Ex-Firefighter Pleads Guilty to Starting 2004 Arizona Wildfire

The former commander of an elite wildland firefighting team has pleaded guilty to starting a fire in a national forest, though he said he doesn't know why he did it.

Van Bateman, 55, told U.S. District Judge Paul Rosenblatt on Monday that he started the 2004 fire in the Coconino National Forest and left despite knowing the blaze would grow. The fire near Flagstaff burned about 21 acres.

"The line between a good fireman and an arsonist is a fine line. I did not do this for profit or gain. I am happily married. I have no idea why I started these two fires," Bateman wrote in his confession.

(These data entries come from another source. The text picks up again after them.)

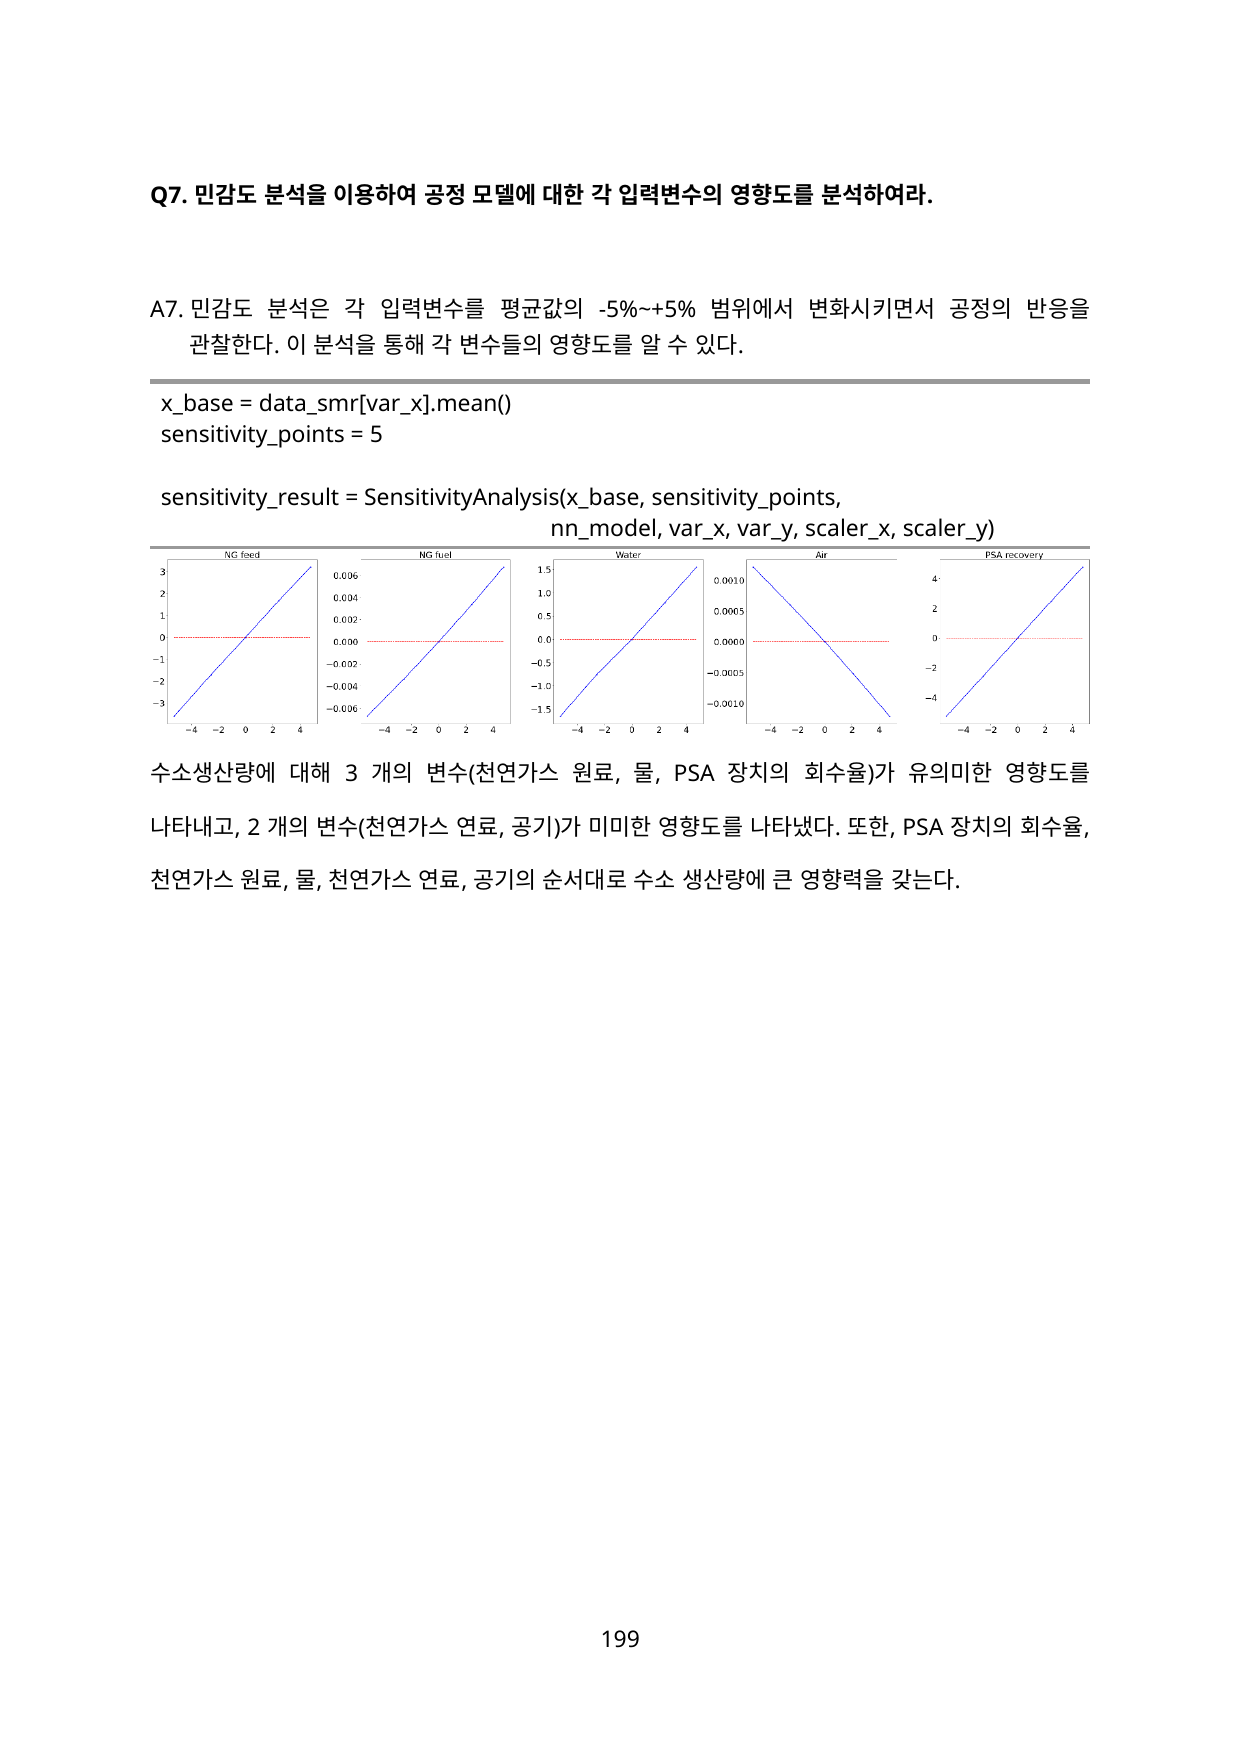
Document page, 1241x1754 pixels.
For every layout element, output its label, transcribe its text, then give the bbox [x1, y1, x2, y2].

text 수소생산량에 대해 3 개의 변수(천연가스 원료, 물, PSA 장치의 회수율)가 유의미한 영향도를 나타내고, 2 개의 변수(천연가스 연료, 공기)가 미미한 영향도를 나타냈다. 또한, PSA 장치의 회수율, 천연가스 원료, 물, 천연가스 연료, 공기의 순서대로 수소 생산량에 큰 영향력을 갖는다. [150, 736, 1090, 895]
text 민감도 분석을 이용하여 공정 모델에 대한 각 입력변수의 영향도를 분석하여라. [150, 177, 1090, 211]
list 민감도 분석은 각 입력변수를 평균값의 -5%~+5% 범위에서 변화시키면서 공정의 반응을 관찰한다. 이 분석을 통해 각 변수들의 영향도를 알 수 있다. [150, 291, 1090, 360]
picture [150, 549, 1091, 736]
table_header x_base = data_smr[var_x].mean() sensitivity_points = 5 sensitivity_result = SensitivityAnalysis(x_base, sensitivity_points, nn_model, var_x, var_y, scaler_x, scaler_y) [150, 384, 1090, 546]
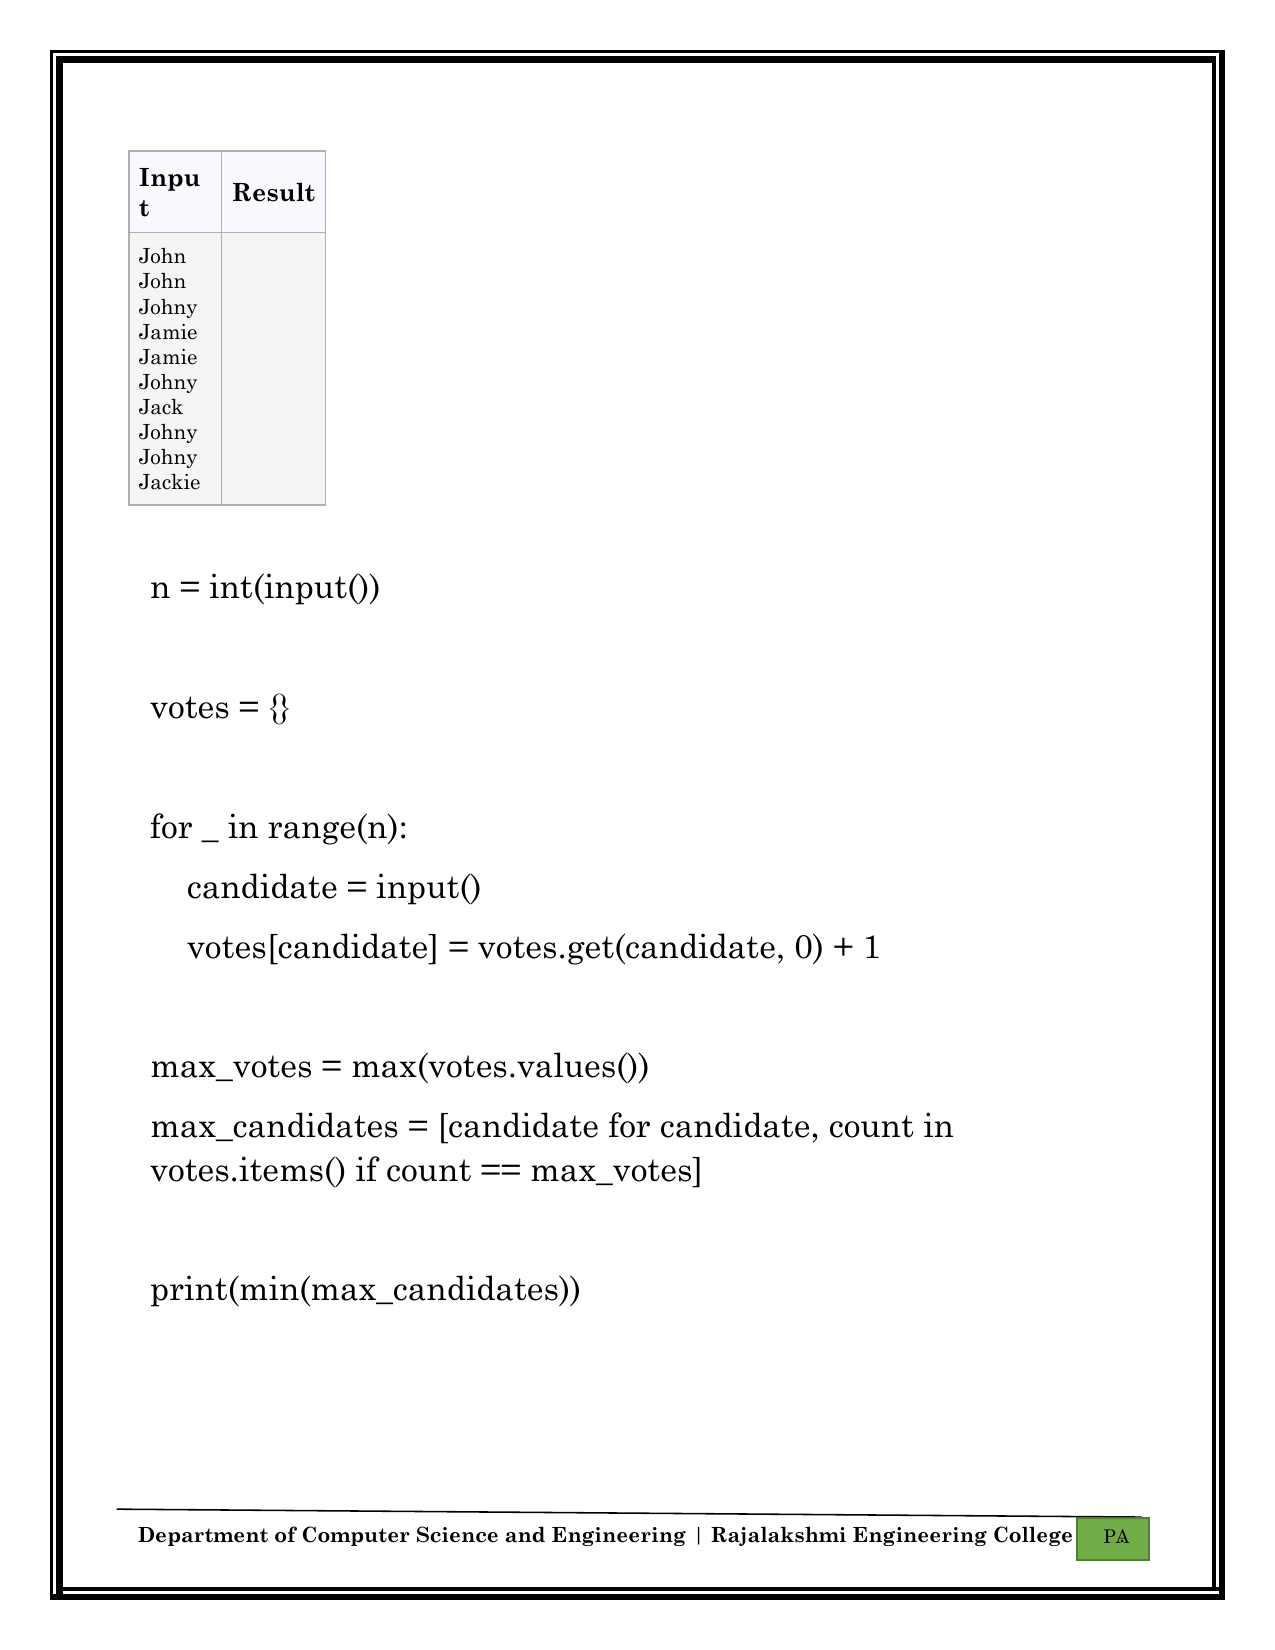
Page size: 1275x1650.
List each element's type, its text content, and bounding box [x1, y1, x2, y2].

Bateman was the head of a wildfire management crew that is called in for the biggest and most severe wildfires, and helped suppress the largest wildfire in Arizona history. That blaze was started by a part-time firefighter.

There was no answer at Bateman's home phone Tuesday, and his lawyer Grant Woods did not immediately return a call seeking comment.

Bateman, a 34-year veteran of the U.S. Forest Service, signed two statements last year, one denying that he set any fires "that were not prescribed, authorized, or controlled burns on Forest Service land." The second, signed later the same morning, said he lit two fires.

Bateman, who had been accused of setting another, much smaller fire, could get up to five years in prison and be fined up to $250,000 at sentencing Jan. 22 for his conviction on setting timber afire. Prosecutors agreed to drop another such charge and two counts of arson.

"Bateman joins a small universe of firefighters who, for reasons we may never fully understand, violated the public's trust by igniting fires, not extinguishing them," U.S. Attorney Paul Charlton said in a news release.